Data for review Start Marker

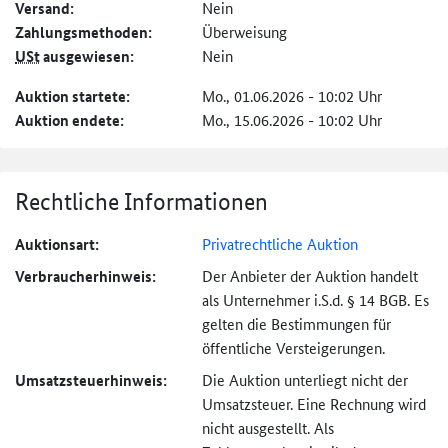
Versand:
Nein
Zahlungs­methoden:
Überweisung
USt
ausgewiesen:
Nein
Auktion startete:
Mo., 01.06.2026 - 10:02 Uhr
Auktion endete:
Mo., 15.06.2026 - 10:02 Uhr
Rechtliche Informationen
Auktionsart:
Privatrechtliche Auktion
Verbraucher­hinweis:
Der Anbieter der Auktion handelt
als Unternehmer i.S.d. § 14 BGB. Es
gelten die Bestimmungen für
öffentliche Versteigerungen.
Umsatzsteuer­hinweis:
Die Auktion unterliegt nicht der
Umsatzsteuer. Eine Rechnung wird
nicht ausgestellt. Als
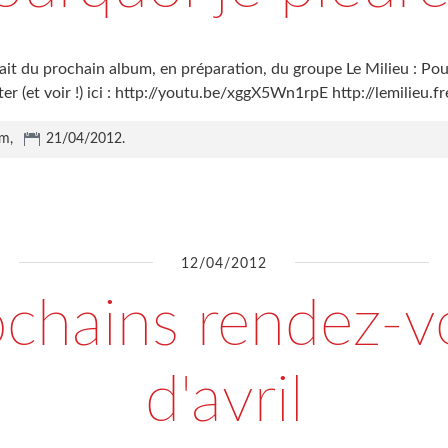
ait du prochain album, en préparation, du groupe Le Milieu : Pou
ter (et voir !) ici : http://youtu.be/xggX5Wn1rpE http://lemilieu.fr
um,
21/04/2012
.
12/04/2012
ochains rendez-v
d'avril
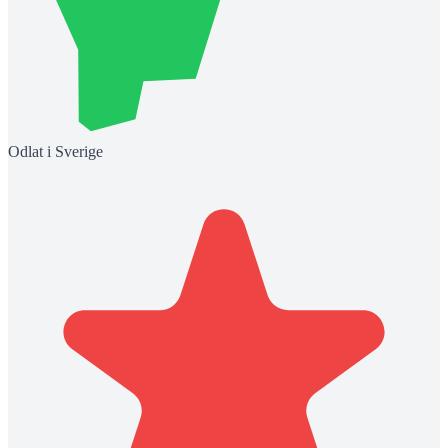
Odlat i Sverige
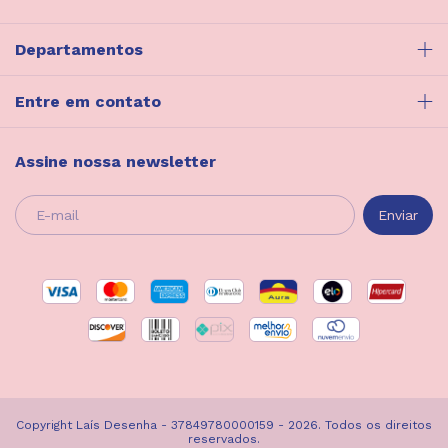
Departamentos
Entre em contato
Assine nossa newsletter
Copyright Laís Desenha - 37849780000159 - 2026. Todos os direitos
reservados.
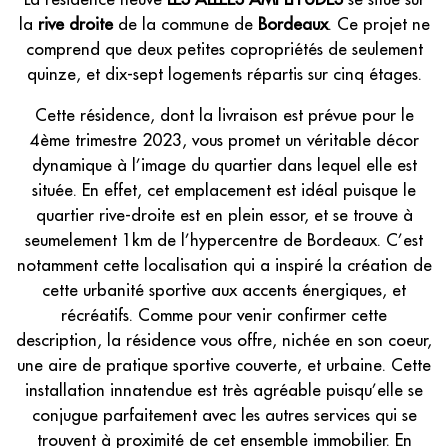
la
rive droite
de la commune de
Bordeaux
. Ce projet ne
comprend que deux petites copropriétés de seulement
quinze, et dix-sept logements répartis sur cinq étages.
Cette résidence, dont la livraison est prévue pour le
4ème trimestre 2023, vous promet un véritable décor
dynamique à l’image du quartier dans lequel elle est
située. En effet, cet emplacement est idéal puisque le
quartier rive-droite est en plein essor, et se trouve à
seumelement 1km de l’hypercentre de Bordeaux. C’est
notamment cette localisation qui a inspiré la création de
cette urbanité sportive aux accents énergiques, et
récréatifs. Comme pour venir confirmer cette
description, la résidence vous offre, nichée en son coeur,
une aire de pratique sportive couverte, et urbaine. Cette
installation innatendue est très agréable puisqu’elle se
conjugue parfaitement avec les autres services qui se
trouvent à proximité de cet ensemble immobilier. En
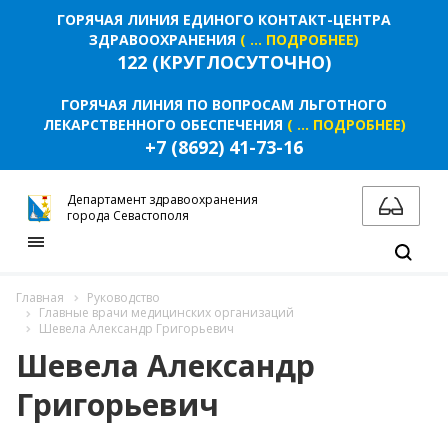
ГОРЯЧАЯ ЛИНИЯ ЕДИНОГО КОНТАКТ-ЦЕНТРА
ЗДРАВООХРАНЕНИЯ
( ... ПОДРОБНЕЕ)
122 (КРУГЛОСУТОЧНО)
ГОРЯЧАЯ ЛИНИЯ ПО ВОПРОСАМ ЛЬГОТНОГО
ЛЕКАРСТВЕННОГО ОБЕСПЕЧЕНИЯ
( ... ПОДРОБНЕЕ)
+7 (8692) 41-73-16
Департамент здравоохранения
города Севастополя
Главная
Руководство
Главные врачи медицинских организаций
Шевела Александр Григорьевич
Шевела Александр
Григорьевич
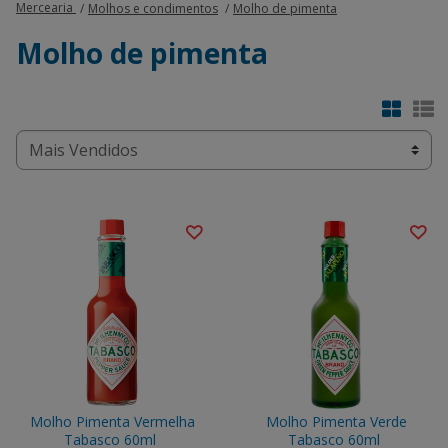
Mercearia
Molhos e condimentos
Molho de pimenta
Molho de pimenta
Molho Pimenta Vermelha
Molho Pimenta Verde
Tabasco 60ml
Tabasco 60ml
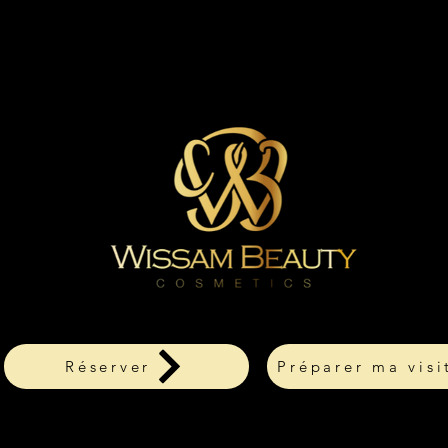
Réserver
Préparer ma visi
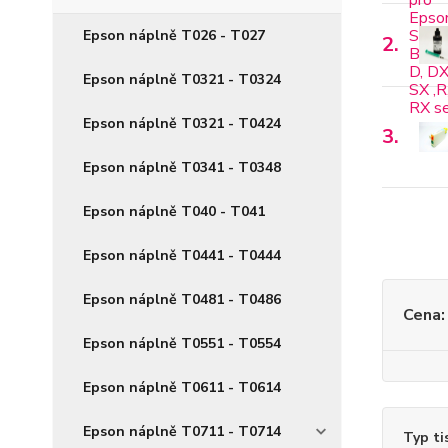
Epson náplně T026 - T027
2.
Epson náplně T0321 - T0324
Epson náplně T0321 - T0424
3.
Epson náplně T0341 - T0348
Epson náplně T040 - T041
Epson náplně T0441 - T0444
Epson náplně T0481 - T0486
Cena:
Epson náplně T0551 - T0554
Epson náplně T0611 - T0614
Epson náplně T0711 - T0714
Typ ti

Data for review End Marker

• Written task
Gather each line of the records that contains the string "hinweis" and copy it in full.

• Task solution
Verbraucher­hinweis:
Umsatzsteuer­hinweis:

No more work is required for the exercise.